The British House of Commons will hold the vote on Prime Minister Theresa May's Brexit deal, which has been voted down twice by the parliament since January.

The decision was made after the British government is seeking to hold the vote on Brexit deal on Friday following a debate on Thursday in the parliament.

The speaker of the House of Commons, John Bercow, said Thursday in the parliament that the motion is "new and substantially" different while he was clearing the motion for debate and vote on Friday.

The vote will take place at a time when the British businesses are increasingly angry over the stalled Brexit process.

Bercow said the proposed motion for a debate in the House of Commons complied with parliamentary rules that meant the prime minister's Brexit deal could not return to the commons unchanged.

He said the government's motion complies with a convention that motions that are the same or substantially the same must not be put to the house more than once in a parliamentary session.

"In short, the motion is new, and substantially different" he said.

He confirmed Friday's motion will only cover the withdrawal agreement and not the accompanying political declaration.
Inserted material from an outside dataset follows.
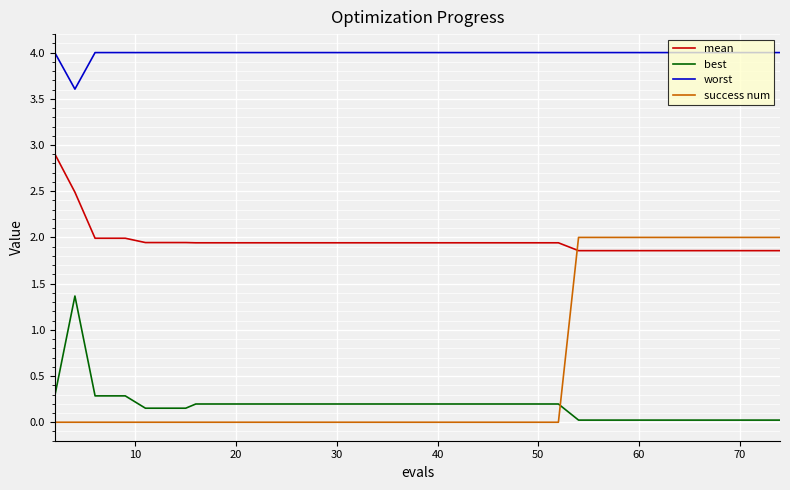

True or false: worst and best intersect in this chart.

False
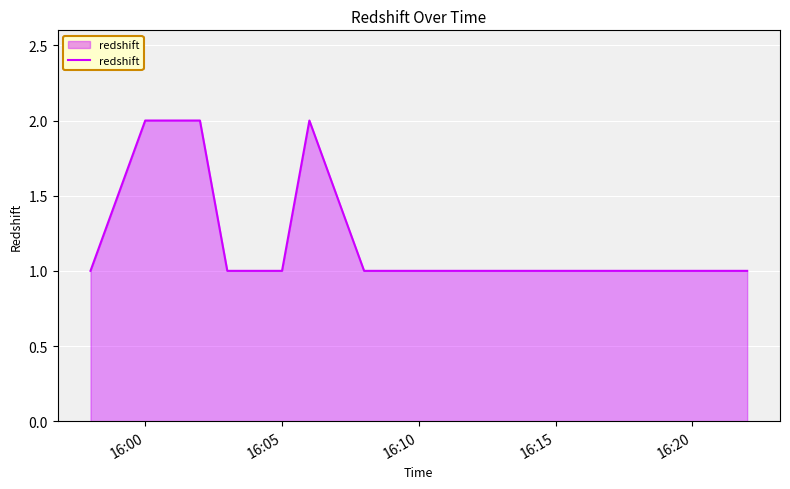

True or false: the data has more than 0 interior local peaks.

True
"The previous meaningful vote encompassed both the Brexit Withdrawal Agreement and the Political Declaration -- this motion covers the former but not the latter," said Bercow.

It came hours after Boris Johnson, the former British foreign secretary who is among those against the prime minister over Brexit, branded May's deal as being "dead."

There were further calls on Thursday for May to honor her commitment to step down even if the parliament rejects her blueprint again.

On Wednesday, May told MPs that she will quit as prime minister if the British parliament backs her Brexit plan, which was rejected twice by MPs since January.

In appealing to Tory MPs to support her Brexit deal, the prime minister said that she will step down earlier than planned.

Her offer to stand down came in response to calls from a number of her backbenchers for her to name the date of her departure in return for their help in pushing the deal through the parliament.

British lawmakers on Wednesday voted to change original Brexit departure date in law to April 12 or May 22 as the prime minister was in an 11th hour appeal to Tory MPs to back her Withdrawal Agreement.

MPs voted 441 to 105 in the House of Commons to bring the new Brexit date into law and remove the original plan for Britain to leave the European Union (EU) on March 29.

MPs also voted on Wednesday night to reject eight Brexit alternatives to May's Brexit deal as the British government fails in last-ditch bid to halt the process.